The summer I graduated from the University of Alabama, Jem broke his arm again and was elected to the Alabama legislature for the first time. Naturally, he had also become a lawyer at the bar, and he and Atticus had renamed the office Finch & Son. To celebrate Jem's political victory, we gathered in Maycomb. Jem and Dill and me, Uncle Jack, Miss Maudie and all the other neighbors, and of course, the omnipresent Aunt Alexandra and Cousin Francis, who was out on bail.
That was the first time I'd seen Dill since he'd come back from the war. Naturally, as soon as he'd heard the news of war he'd signed up. He went to war with a spring in his step and a photograph of me in his pocket. He returned four years later, the picture wrinkled and slightly torn, and hasn't smiled since.

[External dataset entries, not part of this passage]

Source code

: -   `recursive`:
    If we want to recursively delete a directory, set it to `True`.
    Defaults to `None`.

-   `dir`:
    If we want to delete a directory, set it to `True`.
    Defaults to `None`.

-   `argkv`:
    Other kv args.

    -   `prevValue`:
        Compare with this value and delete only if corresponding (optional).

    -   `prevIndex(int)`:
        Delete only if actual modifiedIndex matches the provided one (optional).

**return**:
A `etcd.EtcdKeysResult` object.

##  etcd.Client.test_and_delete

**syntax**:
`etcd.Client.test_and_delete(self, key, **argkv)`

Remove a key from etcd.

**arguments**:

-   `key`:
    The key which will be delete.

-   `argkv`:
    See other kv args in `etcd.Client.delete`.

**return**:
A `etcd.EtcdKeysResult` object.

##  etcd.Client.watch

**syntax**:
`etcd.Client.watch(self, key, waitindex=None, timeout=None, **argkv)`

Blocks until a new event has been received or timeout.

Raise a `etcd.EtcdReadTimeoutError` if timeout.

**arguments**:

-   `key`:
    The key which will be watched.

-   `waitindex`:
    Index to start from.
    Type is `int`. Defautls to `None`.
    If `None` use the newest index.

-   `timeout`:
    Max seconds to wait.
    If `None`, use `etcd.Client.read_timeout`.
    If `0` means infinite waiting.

During dinner he winced when people spoke too loudly. His eyes were focused only on his plate, and he responded to questions with grunts and nods. I tried to catch his eye.
After all of the guests left, and Atticus and I were reading the paper together, I asked Atticus about Dill. I told him Dill hadn't been the same since returning from the front.
"Scout, you must understand that some wounds are more than skin deep. Although Dill may have not lost an arm or his life, he definitely left a part of him behind in Europe."
I thought about this. Jem had left a part of himself in the courthouse after Tom Robinson was convicted. Atticus had too. So had I. I had even left a part of myself on the stage at the pageant, when my dreams were interrupted by Mrs. Merriweather's screaming "POOOOOOOOOOOOOOOOOORK." After a few ticks of the clock on the mantel, Atticus looked up.
"Atticus," I said, "wouldn't you say we all leave a bit of ourselves everywhere we go?"
"Certainly, Jean Louise," he said, calling me by the name I go by outside of Maycomb. "But Dill left more than just a bit in France."